Mexican Mom Struggles Back Home after Self-Deporting

“Self-deport” is a verb that has arisen from our modern struggles with national sovereignty: some illegal aliens decide that the hassle of dealing with their unlawful status is too much and they depart for their home country. It’s a double-good situation, where taxpayers don’t have to buy tickets for the intrusive job thieves, and it’s safer for arresting officers.

Wednesday’s Los Angeles Times had a typical sob story presentation, highlighting a Mexican mother filled with “sadness” because of her decision to self-deport.

Another front-page item (see photo below) noted that Mexican Mom had to “flee anti-immigrant fervor and job scarcity.”

There certainly isn’t much “anti-immigrant fervor” in California where she, the boyfriend and her five kids lived: Governor Jerry Brown has made the whole state a sanctuary zone for illegal aliens. But the fear of Trump is strong among the guilty!

Typical of the sob story genre, there are lots of emotional images in the writing — “alone but for a pig,” “isolation hit her” and “she broke down in tears.” But the whole gaggle’s cost for taxpayers and the issue of basic lawbreaking don’t come up.

‘It’s so hard right now’: For a mother who self-deported to Mexico, days of feeling lost, Los Angeles Times, February 7, 2018

Maria Barrancas stood in the backyard of her mother-in-law’s home, alone but for a pig and some hens. It had been about a week since she packed up her life in Gardena and left for Mexico with her partner and their two children.

There, in the small, dusty Sinaloa town of El Aguaje, the isolation hit her. Her three older children were still in California. She was in a country she hardly remembered, having left for the U.S. 32 years ago at age 15.

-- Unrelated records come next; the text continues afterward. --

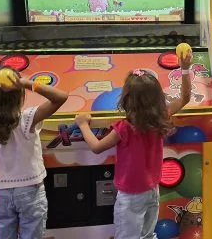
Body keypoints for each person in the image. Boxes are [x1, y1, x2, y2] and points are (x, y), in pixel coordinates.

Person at [75, 49, 193, 239]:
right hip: (152, 190)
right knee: (147, 235)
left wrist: (82, 125)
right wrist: (185, 68)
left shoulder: (124, 128)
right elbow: (185, 98)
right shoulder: (160, 117)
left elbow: (97, 147)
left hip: (130, 196)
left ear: (127, 99)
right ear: (157, 97)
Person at [0, 66, 69, 239]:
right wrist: (28, 83)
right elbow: (61, 97)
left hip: (0, 193)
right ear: (18, 95)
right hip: (30, 190)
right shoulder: (27, 119)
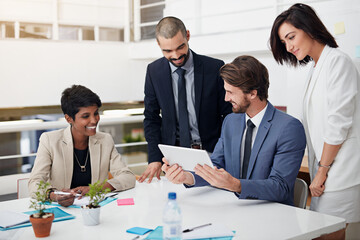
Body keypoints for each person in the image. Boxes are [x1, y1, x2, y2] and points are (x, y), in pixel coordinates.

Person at [162, 55, 306, 206]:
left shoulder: (289, 128)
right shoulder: (231, 121)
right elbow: (216, 165)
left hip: (272, 213)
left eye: (230, 92)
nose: (225, 98)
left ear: (252, 93)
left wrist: (236, 185)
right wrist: (186, 177)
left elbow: (280, 187)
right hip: (234, 209)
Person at [270, 3, 360, 239]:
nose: (289, 47)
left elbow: (338, 124)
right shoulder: (316, 67)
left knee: (329, 234)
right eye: (284, 42)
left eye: (291, 37)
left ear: (309, 28)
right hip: (327, 171)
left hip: (339, 173)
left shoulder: (338, 62)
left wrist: (321, 171)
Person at [140, 16, 232, 183]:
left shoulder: (214, 68)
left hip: (212, 155)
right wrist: (154, 157)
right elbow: (151, 118)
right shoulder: (154, 71)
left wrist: (223, 151)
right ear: (158, 44)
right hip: (173, 160)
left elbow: (229, 116)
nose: (176, 56)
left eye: (180, 47)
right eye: (167, 51)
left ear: (187, 36)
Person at [29, 85, 136, 207]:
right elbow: (34, 183)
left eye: (95, 113)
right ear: (69, 119)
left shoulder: (105, 140)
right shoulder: (49, 140)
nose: (94, 120)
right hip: (64, 211)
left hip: (96, 210)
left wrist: (96, 189)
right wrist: (53, 196)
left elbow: (128, 177)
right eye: (86, 116)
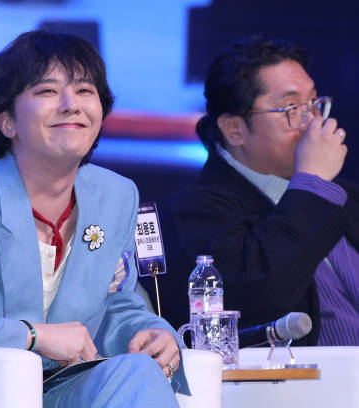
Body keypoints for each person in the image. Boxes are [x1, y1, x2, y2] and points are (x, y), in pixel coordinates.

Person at [0, 30, 189, 406]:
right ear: (7, 120)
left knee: (138, 372)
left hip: (65, 388)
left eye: (85, 90)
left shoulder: (116, 195)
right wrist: (34, 335)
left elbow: (114, 305)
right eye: (47, 91)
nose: (71, 105)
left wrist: (150, 333)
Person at [144, 39, 359, 346]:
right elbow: (261, 294)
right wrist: (312, 183)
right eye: (292, 108)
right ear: (234, 129)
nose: (314, 121)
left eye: (314, 103)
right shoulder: (194, 211)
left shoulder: (343, 196)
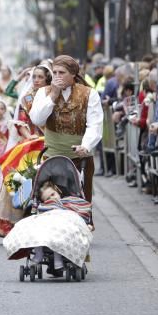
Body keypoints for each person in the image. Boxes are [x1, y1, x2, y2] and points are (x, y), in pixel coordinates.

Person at [29, 55, 103, 206]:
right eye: (54, 72)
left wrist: (86, 146)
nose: (57, 77)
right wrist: (53, 95)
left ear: (73, 74)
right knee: (51, 201)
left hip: (80, 158)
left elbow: (95, 124)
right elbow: (37, 119)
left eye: (61, 73)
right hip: (51, 158)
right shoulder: (44, 92)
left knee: (79, 203)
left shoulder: (90, 93)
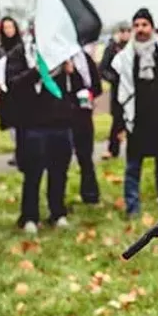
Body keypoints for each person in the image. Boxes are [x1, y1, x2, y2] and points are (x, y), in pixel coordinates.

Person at [7, 30, 87, 233]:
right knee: (33, 174)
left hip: (61, 123)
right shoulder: (20, 53)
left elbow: (81, 86)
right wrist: (36, 72)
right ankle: (29, 216)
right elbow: (12, 84)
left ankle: (58, 212)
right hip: (33, 125)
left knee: (59, 172)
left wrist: (72, 72)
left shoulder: (63, 53)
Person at [112, 8, 158, 215]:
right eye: (137, 26)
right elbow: (118, 87)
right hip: (138, 117)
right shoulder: (124, 57)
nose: (140, 29)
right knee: (133, 167)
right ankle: (132, 208)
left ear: (152, 27)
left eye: (144, 25)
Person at [0, 16, 26, 161]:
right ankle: (18, 150)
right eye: (5, 27)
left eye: (11, 27)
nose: (8, 30)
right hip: (5, 90)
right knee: (10, 122)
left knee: (21, 121)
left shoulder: (22, 46)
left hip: (20, 88)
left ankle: (21, 151)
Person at [71, 46, 102, 205]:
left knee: (85, 156)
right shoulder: (55, 59)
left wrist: (88, 93)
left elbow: (97, 86)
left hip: (83, 114)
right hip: (62, 115)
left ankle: (90, 194)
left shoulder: (84, 58)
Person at [99, 23, 131, 158]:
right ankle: (113, 149)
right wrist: (114, 79)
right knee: (117, 119)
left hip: (131, 90)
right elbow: (103, 69)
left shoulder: (132, 48)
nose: (125, 34)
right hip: (118, 89)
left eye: (127, 31)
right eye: (122, 31)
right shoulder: (112, 49)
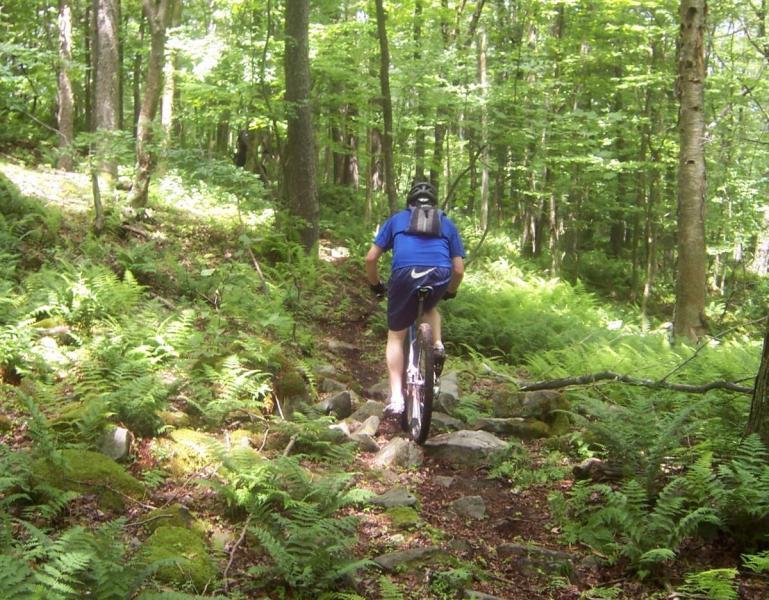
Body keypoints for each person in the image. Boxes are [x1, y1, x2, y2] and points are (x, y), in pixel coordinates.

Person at [365, 181, 465, 415]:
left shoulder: (397, 219)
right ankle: (438, 345)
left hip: (404, 273)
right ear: (434, 204)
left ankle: (398, 398)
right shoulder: (446, 223)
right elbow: (458, 269)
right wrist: (450, 290)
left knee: (395, 336)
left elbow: (371, 259)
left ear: (409, 202)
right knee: (431, 307)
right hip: (439, 272)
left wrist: (376, 286)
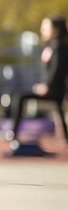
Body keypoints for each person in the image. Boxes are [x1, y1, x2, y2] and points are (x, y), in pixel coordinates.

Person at [11, 15, 68, 145]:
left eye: (46, 27)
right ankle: (66, 136)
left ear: (56, 30)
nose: (43, 30)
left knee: (20, 97)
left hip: (55, 90)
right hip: (53, 88)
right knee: (58, 109)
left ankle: (14, 134)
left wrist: (47, 86)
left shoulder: (59, 47)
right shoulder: (53, 46)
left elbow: (57, 71)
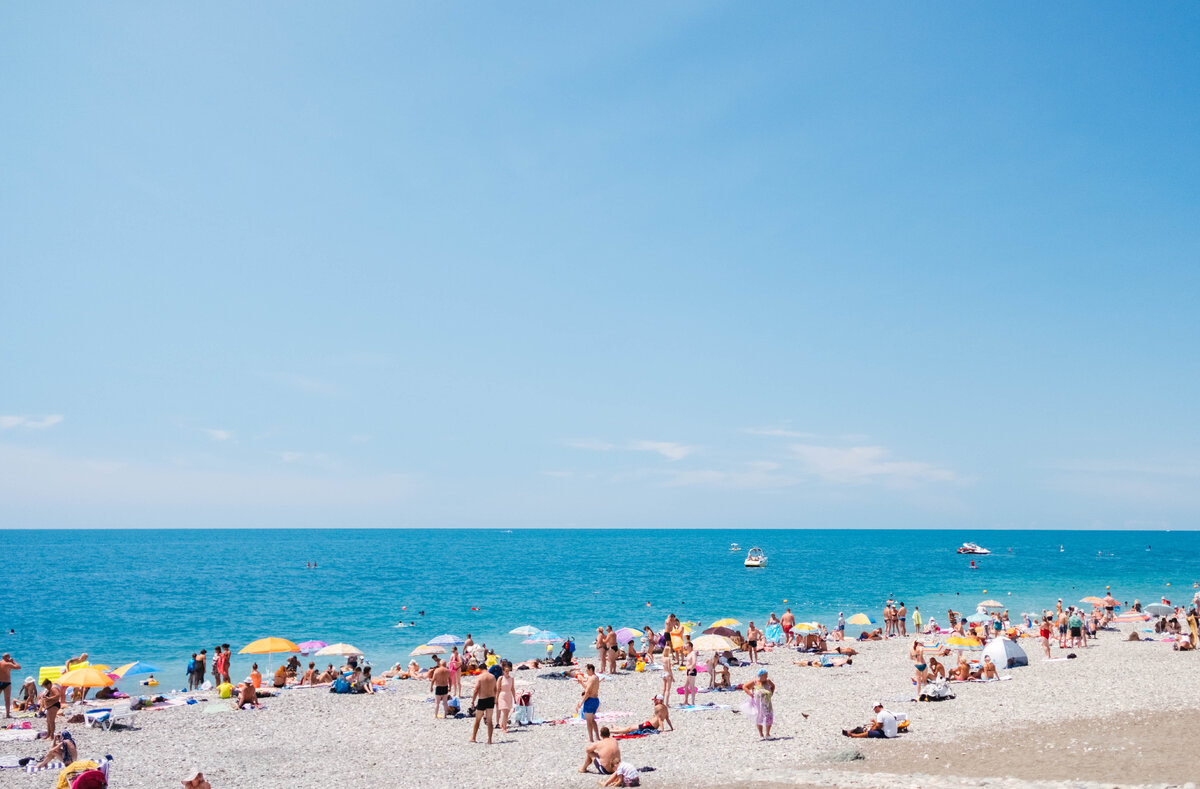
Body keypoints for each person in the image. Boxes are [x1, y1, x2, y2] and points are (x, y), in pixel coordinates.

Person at [744, 669, 775, 738]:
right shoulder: (755, 682)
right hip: (758, 704)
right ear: (761, 675)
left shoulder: (768, 681)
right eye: (765, 675)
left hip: (767, 702)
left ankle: (767, 733)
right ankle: (761, 734)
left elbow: (773, 686)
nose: (767, 676)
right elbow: (745, 686)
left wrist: (771, 693)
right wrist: (750, 694)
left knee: (769, 717)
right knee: (759, 717)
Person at [470, 666, 497, 744]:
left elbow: (476, 689)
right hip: (491, 699)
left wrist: (473, 701)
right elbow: (495, 689)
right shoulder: (492, 677)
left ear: (480, 669)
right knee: (490, 720)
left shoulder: (480, 677)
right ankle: (490, 740)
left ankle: (473, 737)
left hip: (482, 699)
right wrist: (495, 698)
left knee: (477, 720)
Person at [577, 663, 601, 742]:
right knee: (592, 720)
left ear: (591, 670)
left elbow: (587, 692)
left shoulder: (591, 679)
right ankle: (597, 737)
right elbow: (589, 688)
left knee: (588, 721)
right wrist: (581, 683)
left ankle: (591, 739)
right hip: (595, 700)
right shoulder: (596, 678)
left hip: (590, 700)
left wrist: (581, 702)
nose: (586, 672)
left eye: (587, 670)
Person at [495, 661, 516, 733]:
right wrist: (496, 698)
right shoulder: (500, 678)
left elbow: (512, 689)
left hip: (509, 695)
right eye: (506, 671)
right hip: (502, 696)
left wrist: (515, 698)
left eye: (508, 671)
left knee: (507, 711)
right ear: (503, 671)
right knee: (505, 711)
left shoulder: (511, 678)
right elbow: (498, 690)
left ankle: (502, 724)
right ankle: (504, 727)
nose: (507, 672)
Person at [0, 652, 20, 717]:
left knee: (7, 699)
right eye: (8, 657)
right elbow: (18, 667)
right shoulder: (8, 664)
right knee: (7, 699)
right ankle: (7, 714)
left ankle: (8, 714)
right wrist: (13, 661)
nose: (9, 658)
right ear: (6, 657)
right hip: (6, 683)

She broke down in tears but wiped them away before walking inside to her family. She didn’t want them to see that she was afraid.

Back in their two-bedroom apartment in Gardena, Barrancas and Ricardo Madrigal had dreamed of one day owning a home nearby. They made money buying and selling used cars. Every other day, Barrancas would see her then-21-year-old daughter, Cynthia, and granddaughter Hailee, who lived five minutes away.

But all that felt stable came unmoored when Donald Trump was elected president. Barrancas watched as Trump said he did not want people like her and Madrigal in a country he boasted he’d make great again, in part, by getting rid of them.

The couple were in the country illegally. Jobs already felt hard to come by, and the anti-immigrant climate added to their stress.

They decided to leave in August, heading for a border they had long avoided — a process some refer to as “self-deporting.”

In Tijuana, their daughter, Luz, then 6, clung to them, sobbing to go back. Barrancas held her tight and told her everything would be OK.

“We’re starting a new life today,” she said.

The family stopped briefly in El Aguaje before driving six hours to Tlaquepaque, in the Mexican state of Jalisco. They had chosen to move there because it felt safer than Sinaloa — where they were both born — and because Madrigal’s sister lived there.